===== SOURCE MATERIAL =====

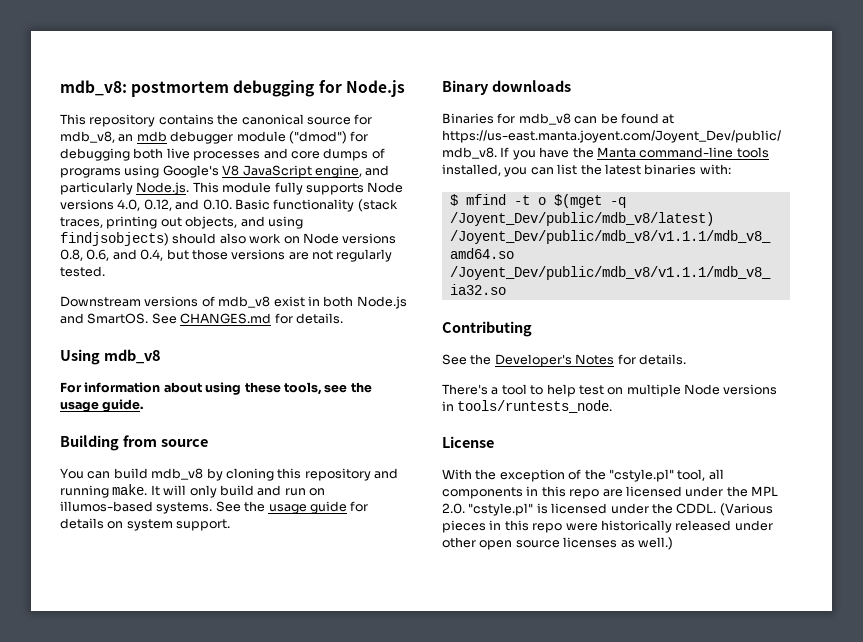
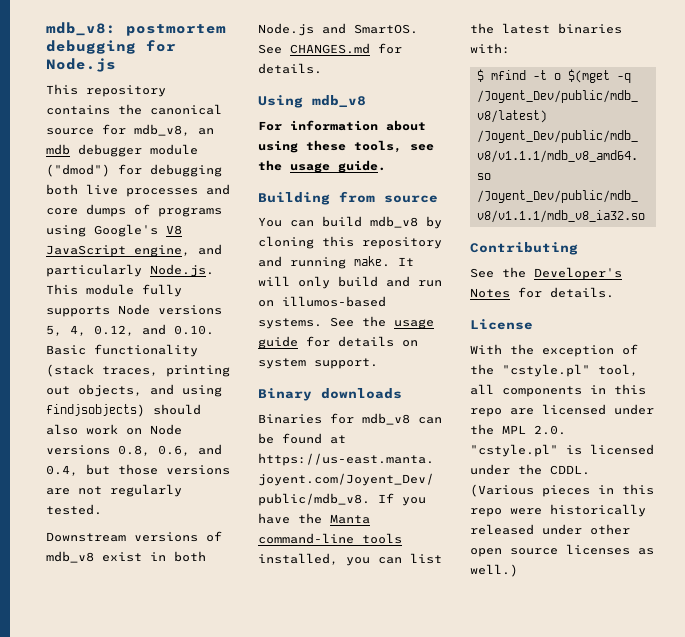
[117,199,141,211] 4.0, -> [46,325,86,336] 5, 4,
[442,384,778,397] [442,400,613,413] // There's a tool to help test on multiple Node versions in tools/runtests_node. -> (614, 292) none

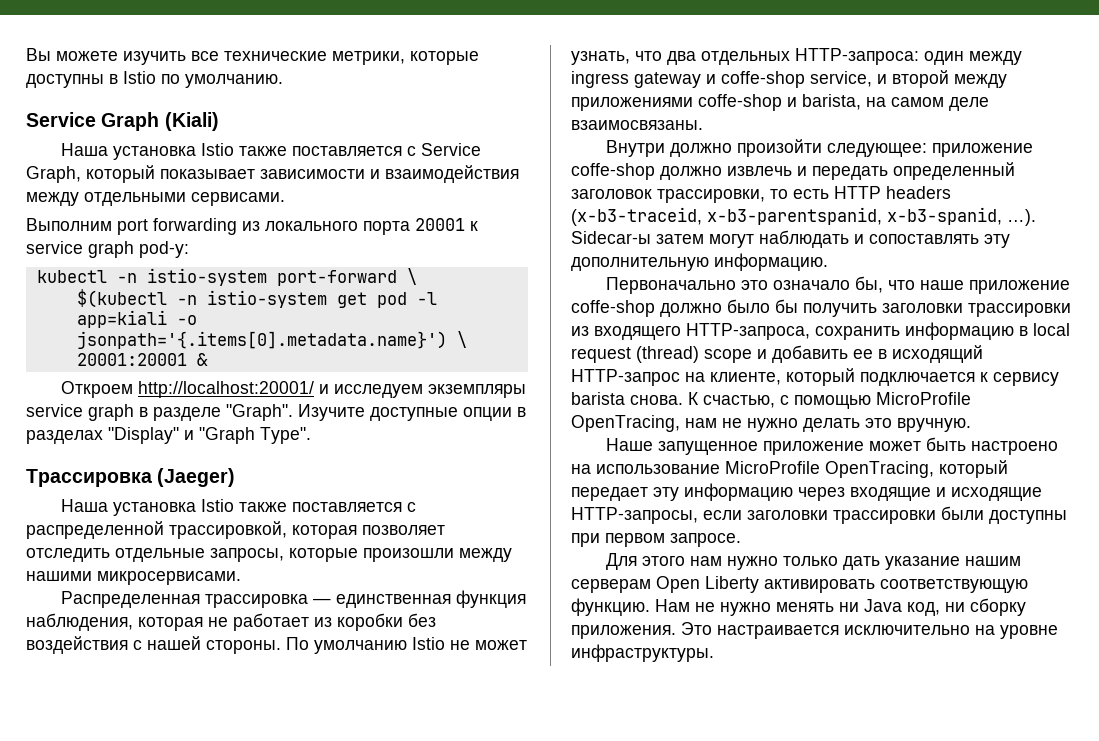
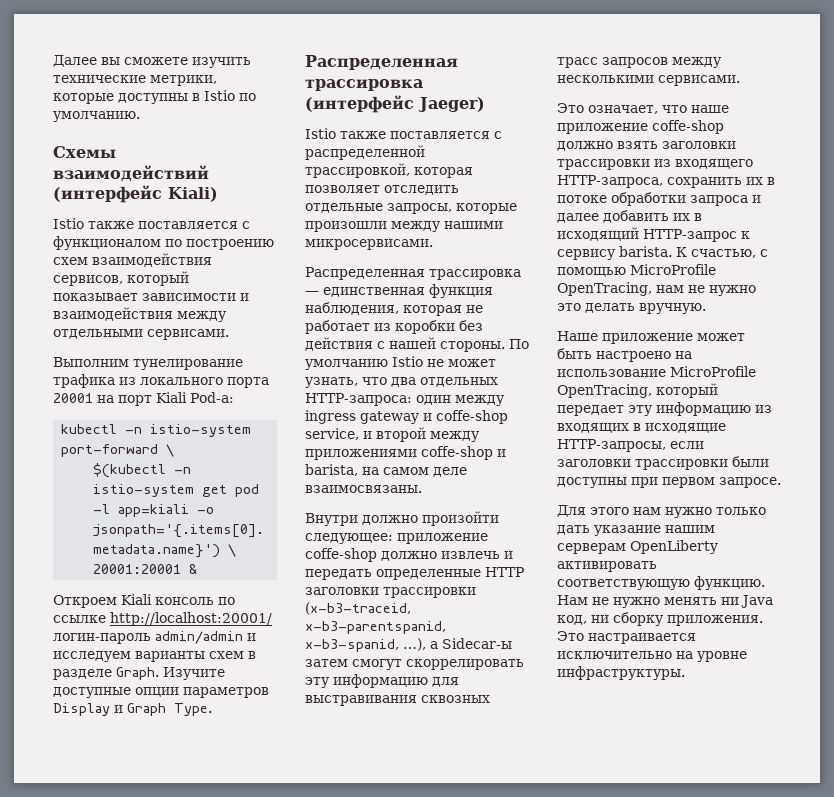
[26,48,219,65] Вы можете изучить все -> [53,55,251,68] Далее вы сможете изучить
[26,112,219,131] [60,143,481,160] [26,166,81,183] Service Graph (Kiali) // Наша установка Istio также поставляется с Service Graph, -> [53,146,116,158] [53,165,209,182] [53,185,218,203] [53,218,250,229] [53,236,274,250] [53,253,212,267] [53,275,123,286] Схемы взаимодействий (интерфейс Kiali) // Istio также поставляется с функционалом по построению схем взаимодействия сервисов,
[117,218,237,235] port forwarding -> [133,359,243,370] [53,374,115,388] тунелирование трафика
[470,221,478,231] [26,241,189,258] к service graph pod-у: -> [97,392,234,406] на порт Kiali Pod-а:
[137,381,526,398] [26,404,134,421] http://localhost:20001/ и исследуем экземпляры service graph -> [121,594,235,605] [53,612,272,626] [53,631,256,644] [53,651,244,662] Kiali консоль по ссылке http://localhost:20001/ логин-пароль admin/admin и исследуем варианты схем
[226,404,293,421] "Graph". -> [116,667,159,680] Graph.
[517,407,526,417] [26,427,311,444] [26,468,236,487] [60,499,196,516] в разделах "Display" и "Graph Type". // Трассировка (Jaeger) // Наша установка -> [183,687,269,698] [53,703,212,716] [305,55,458,70] [305,79,423,91] [305,95,485,113] параметров Display и Graph Type. // Распределенная трассировка (интерфейс Jaeger) //
[26,636,128,654] воздействия -> [305,337,373,351] действия
[893,162,1015,180] [571,186,951,203] [571,207,1036,226] [571,230,1010,248] [571,253,828,271] [605,276,883,294] определенный заголовок трассировки, то есть HTTP headers (x-b3-traceid, x-b3-parentspanid, x-b3-spanid, …). Sidecar-ы затем могут наблюдать и сопоставлять эту дополнительную информацию. // Первоначально это означало бы, -> [376,567,524,580] [305,587,476,598] [305,602,411,615] [305,621,446,634] [305,638,512,652] [305,659,524,670] [305,674,459,688] [305,695,490,706] [557,57,722,68] [557,75,740,86] [557,103,658,114] определенные HTTP заголовки трассировки (x-b3-traceid, x-b3-parentspanid, x-b3-spanid, …), а Sidecar-ы затем смогут скоррелировать эту информацию для выстравивания сквозных трасс запросов между несколькими сервисами. // Это означает,
[727,299,877,317] было бы получить -> [617,141,658,149] взять
[905,322,1070,340] [571,345,983,363] [571,368,1059,386] [571,392,683,405] информацию в local request (thread) scope и добавить ее в исходящий HTTP-запрос на клиенте, который подключается к сервису barista снова. -> [746,177,775,185] [557,192,761,206] [557,210,702,223] [557,227,750,242] [557,246,672,260] их в потоке обработки запроса и далее добавить их в исходящий HTTP-запрос к сервису barista.
[803,418,892,432] делать это -> [557,303,635,313] это делать
[657,441,758,455] запущенное -> (598, 336) none
[798,487,946,501] через входящие и -> [755,405,772,413] [557,423,641,433] из входящих в
[656,576,759,593] Open Liberty -> [630,540,718,554] OpenLiberty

=====

■ YOUR ASSIGNMENT ■
Write out the lines above from the one containing "[137,381,526,398] [26,404,134,421] http://localhost:20001/" through the last, exactly as they are.

■ ANSWER AREA ■
[137,381,526,398] [26,404,134,421] http://localhost:20001/ и исследуем экземпляры service graph -> [121,594,235,605] [53,612,272,626] [53,631,256,644] [53,651,244,662] Kiali консоль по ссылке http://localhost:20001/ логин-пароль admin/admin и исследуем варианты схем
[226,404,293,421] "Graph". -> [116,667,159,680] Graph.
[517,407,526,417] [26,427,311,444] [26,468,236,487] [60,499,196,516] в разделах "Display" и "Graph Type". // Трассировка (Jaeger) // Наша установка -> [183,687,269,698] [53,703,212,716] [305,55,458,70] [305,79,423,91] [305,95,485,113] параметров Display и Graph Type. // Распределенная трассировка (интерфейс Jaeger) //
[26,636,128,654] воздействия -> [305,337,373,351] действия
[893,162,1015,180] [571,186,951,203] [571,207,1036,226] [571,230,1010,248] [571,253,828,271] [605,276,883,294] определенный заголовок трассировки, то есть HTTP headers (x-b3-traceid, x-b3-parentspanid, x-b3-spanid, …). Sidecar-ы затем могут наблюдать и сопоставлять эту дополнительную информацию. // Первоначально это означало бы, -> [376,567,524,580] [305,587,476,598] [305,602,411,615] [305,621,446,634] [305,638,512,652] [305,659,524,670] [305,674,459,688] [305,695,490,706] [557,57,722,68] [557,75,740,86] [557,103,658,114] определенные HTTP заголовки трассировки (x-b3-traceid, x-b3-parentspanid, x-b3-spanid, …), а Sidecar-ы затем смогут скоррелировать эту информацию для выстравивания сквозных трасс запросов между несколькими сервисами. // Это означает,
[727,299,877,317] было бы получить -> [617,141,658,149] взять
[905,322,1070,340] [571,345,983,363] [571,368,1059,386] [571,392,683,405] информацию в local request (thread) scope и добавить ее в исходящий HTTP-запрос на клиенте, который подключается к сервису barista снова. -> [746,177,775,185] [557,192,761,206] [557,210,702,223] [557,227,750,242] [557,246,672,260] их в потоке обработки запроса и далее добавить их в исходящий HTTP-запрос к сервису barista.
[803,418,892,432] делать это -> [557,303,635,313] это делать
[657,441,758,455] запущенное -> (598, 336) none
[798,487,946,501] через входящие и -> [755,405,772,413] [557,423,641,433] из входящих в
[656,576,759,593] Open Liberty -> [630,540,718,554] OpenLiberty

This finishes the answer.